***** Document passage *****
Suzy Winters:
Carl?
Carl Jenkins:
No way. [walks over to Suzy who is behind the counter at the bank] Suzy Winters? What the hell happened to you?
Suzy Winters:
Oh you know. After graduation parent's gave me the boot. I worked retail for a while. It sucked. So I yanked the studs, ditched the leather and now I work here.
Carl Jenkins:
And Suzy Winters goes suit.
Suzy Winters:
Not quite. Remember that thing we talked about a long time ago? [Lifts up shirt to reveal a thestooges tattoo on her thigh]
Carl Jenkins:
Oooh, wow. [lifts up shirt to show Suzy tattoo of Iggy Pop on his back]
Suzy Winters:
Iggy Pop! That is so cool.
Carl Jenkins:
You know you're the first person to guess that?
***** The records *****
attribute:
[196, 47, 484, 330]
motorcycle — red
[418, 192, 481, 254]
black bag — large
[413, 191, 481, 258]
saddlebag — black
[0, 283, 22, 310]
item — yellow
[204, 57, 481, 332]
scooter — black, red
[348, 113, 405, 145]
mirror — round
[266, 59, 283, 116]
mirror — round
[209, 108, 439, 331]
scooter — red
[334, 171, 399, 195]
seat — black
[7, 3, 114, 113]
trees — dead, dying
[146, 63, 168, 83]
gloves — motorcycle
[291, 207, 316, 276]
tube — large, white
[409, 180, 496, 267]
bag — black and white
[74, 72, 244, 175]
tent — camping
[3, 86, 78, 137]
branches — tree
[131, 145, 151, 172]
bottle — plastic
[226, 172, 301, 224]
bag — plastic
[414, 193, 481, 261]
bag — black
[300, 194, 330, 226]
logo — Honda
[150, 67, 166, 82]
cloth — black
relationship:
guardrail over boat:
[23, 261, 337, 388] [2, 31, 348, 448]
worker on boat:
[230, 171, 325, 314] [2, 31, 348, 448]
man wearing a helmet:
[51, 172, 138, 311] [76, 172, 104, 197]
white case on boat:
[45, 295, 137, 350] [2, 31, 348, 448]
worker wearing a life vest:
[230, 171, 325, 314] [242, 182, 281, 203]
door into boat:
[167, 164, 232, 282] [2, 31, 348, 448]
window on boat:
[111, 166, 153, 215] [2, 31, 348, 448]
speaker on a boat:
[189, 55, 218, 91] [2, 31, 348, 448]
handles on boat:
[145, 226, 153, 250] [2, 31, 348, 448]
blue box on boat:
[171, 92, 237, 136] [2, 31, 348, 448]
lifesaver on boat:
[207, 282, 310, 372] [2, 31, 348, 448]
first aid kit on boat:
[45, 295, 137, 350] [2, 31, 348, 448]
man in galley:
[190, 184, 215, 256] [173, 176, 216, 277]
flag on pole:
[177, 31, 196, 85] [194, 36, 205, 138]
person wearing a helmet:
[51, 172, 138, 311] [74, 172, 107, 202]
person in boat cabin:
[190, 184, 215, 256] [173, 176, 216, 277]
*****
■ **Problems to work on**:
a. In the dialogue, what does Carl's tattoo on his back show?
b. Render the stretch of the listing from the line containing "[146, 63, 168, 83]" through the end of the listing as a JSON list of strings, one string per line, leaving out blank lines.
The listing has no connection to the dialogue.

■ **Answers for the exercise**:
a. Iggy Pop.

b.
[
  "[146, 63, 168, 83]",
  "gloves — motorcycle",
  "[291, 207, 316, 276]",
  "tube — large, white",
  "[409, 180, 496, 267]",
  "bag — black and white",
  "[74, 72, 244, 175]",
  "tent — camping",
  "[3, 86, 78, 137]",
  "branches — tree",
  "[131, 145, 151, 172]",
  "bottle — plastic",
  "[226, 172, 301, 224]",
  "bag — plastic",
  "[414, 193, 481, 261]",
  "bag — black",
  "[300, 194, 330, 226]",
  "logo — Honda",
  "[150, 67, 166, 82]",
  "cloth — black",
  "relationship:",
  "guardrail over boat:",
  "[23, 261, 337, 388] [2, 31, 348, 448]",
  "worker on boat:",
  "[230, 171, 325, 314] [2, 31, 348, 448]",
  "man wearing a helmet:",
  "[51, 172, 138, 311] [76, 172, 104, 197]",
  "white case on boat:",
  "[45, 295, 137, 350] [2, 31, 348, 448]",
  "worker wearing a life vest:",
  "[230, 171, 325, 314] [242, 182, 281, 203]",
  "door into boat:",
  "[167, 164, 232, 282] [2, 31, 348, 448]",
  "window on boat:",
  "[111, 166, 153, 215] [2, 31, 348, 448]",
  "speaker on a boat:",
  "[189, 55, 218, 91] [2, 31, 348, 448]",
  "handles on boat:",
  "[145, 226, 153, 250] [2, 31, 348, 448]",
  "blue box on boat:",
  "[171, 92, 237, 136] [2, 31, 348, 448]",
  "lifesaver on boat:",
  "[207, 282, 310, 372] [2, 31, 348, 448]",
  "first aid kit on boat:",
  "[45, 295, 137, 350] [2, 31, 348, 448]",
  "man in galley:",
  "[190, 184, 215, 256] [173, 176, 216, 277]",
  "flag on pole:",
  "[177, 31, 196, 85] [194, 36, 205, 138]",
  "person wearing a helmet:",
  "[51, 172, 138, 311] [74, 172, 107, 202]",
  "person in boat cabin:",
  "[190, 184, 215, 256] [173, 176, 216, 277]"
]